Let $f\in C^\infty(\mathbb R^2,\mathbb R^2)$ and $\forall x \in \mathbb R^2$ $f(kx)=k^2f(x)$ for $k\in \mathbb R$ Show that any periodic solution of $y′=f(y)$ is constant.
My attempt :
Let $\lambda \in \mathbb{R}$.
Let $g$ a periodic solution defined by $g_{\lambda}(t) = \lambda g(\lambda t)$.
With Cauchy-Lipshitz theorem $g_{\lambda}$ and $g$ do not intersect for $\lambda \neq 1$ and for $\lambda >1$, if $g(0)>0$ we have $g_{\lambda} > g.$ but I do not see how to continue.
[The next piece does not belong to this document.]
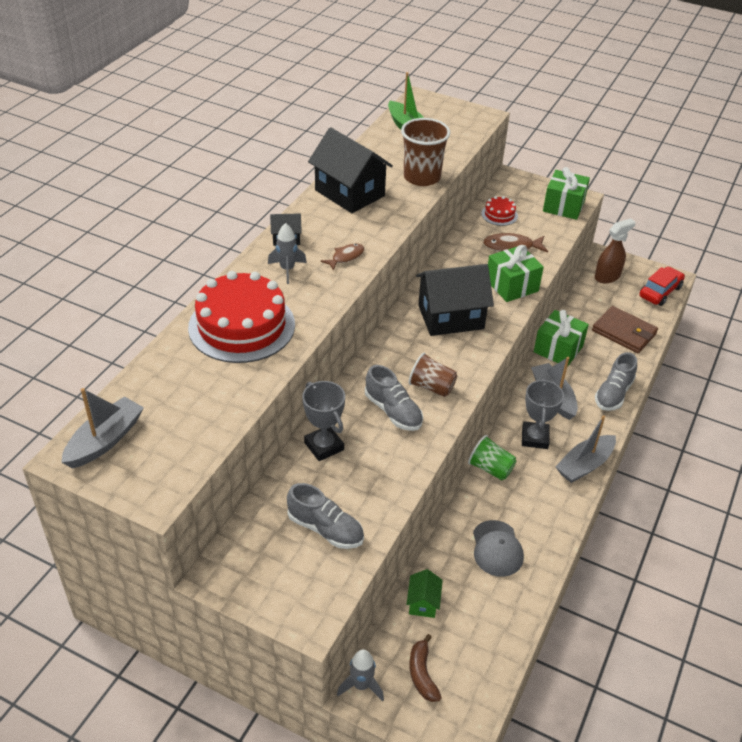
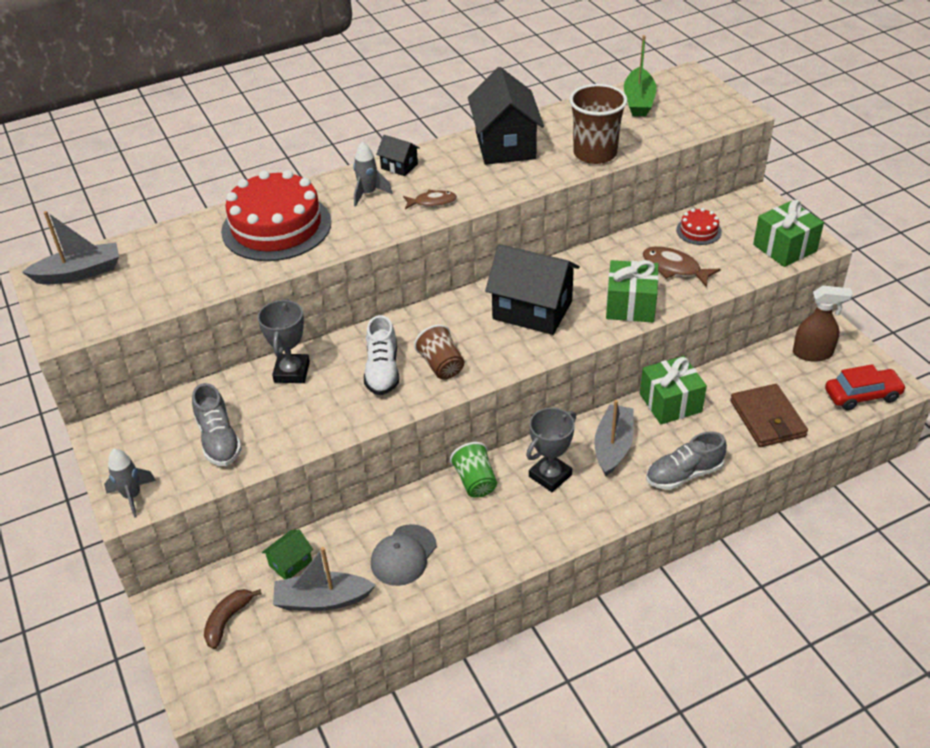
camera: 40 degrees right, 0 degrees up
(361, 685) = (173, 599): grey rocket -> grey rocket (132, 496)
(393, 411) = (382, 371): grey shoe -> white shoe
(584, 465) = (574, 527): grey boat -> grey boat (322, 600)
Suppose first that $f(x) \neq 0$ when $x \neq 0$ and consider the map $S^1 \to S^1$ given by restricting $f$ to the set $|x| = 1$ and normalizing it. Because $f(x) = f(-x)$, the degree of this map is even. This means there are no periodic solutions $y$ that wind around origin, since those have degree 1.
If $f(x) = 0$ for some $x \neq 0$ then $f(kx) = 0$ for all $k \in {\bf R}$. So in this case there can't be any periodic solution winding around origin either.
Consider now the map $\pi_C : {\bf R}^2 \setminus \{0\} \to S^1$ given by projecting to the unit circle around origin. The above discussion tells us that $\pi_C \circ y : S^1 \to S^1$ is not surjective. But it is continuous, so its image is connected and therefore an interval in $S^1$. Denote this interval by $[a,b]$ and let $x \in y(S^1)$ be one of the points in the pre-image of $a$, that is $\pi_C x = a$. Denote by $X$ the closure of the connected component containing $x$ in $\pi_C^{-1}(a)$. This is an interval $[c,d]$ lying in the half-ray with the slope $a$. Consider now points $s, t \in y(S^1)$ that are close to $c$ and $d$ respectively and both lying on a half-ray with the slope $a + \epsilon$. Because they belong to the same half-ray, $t = ks$ for some $k \in {\bf R}$ and so the vectors $f(t) = k^2 f(s)$ are linearly dependent. But this impossible since the curve $y$ must have distinct tangent vectors at $s$ and $t$ -- one leans towards the half-ray with slope $a$ and the other away from it.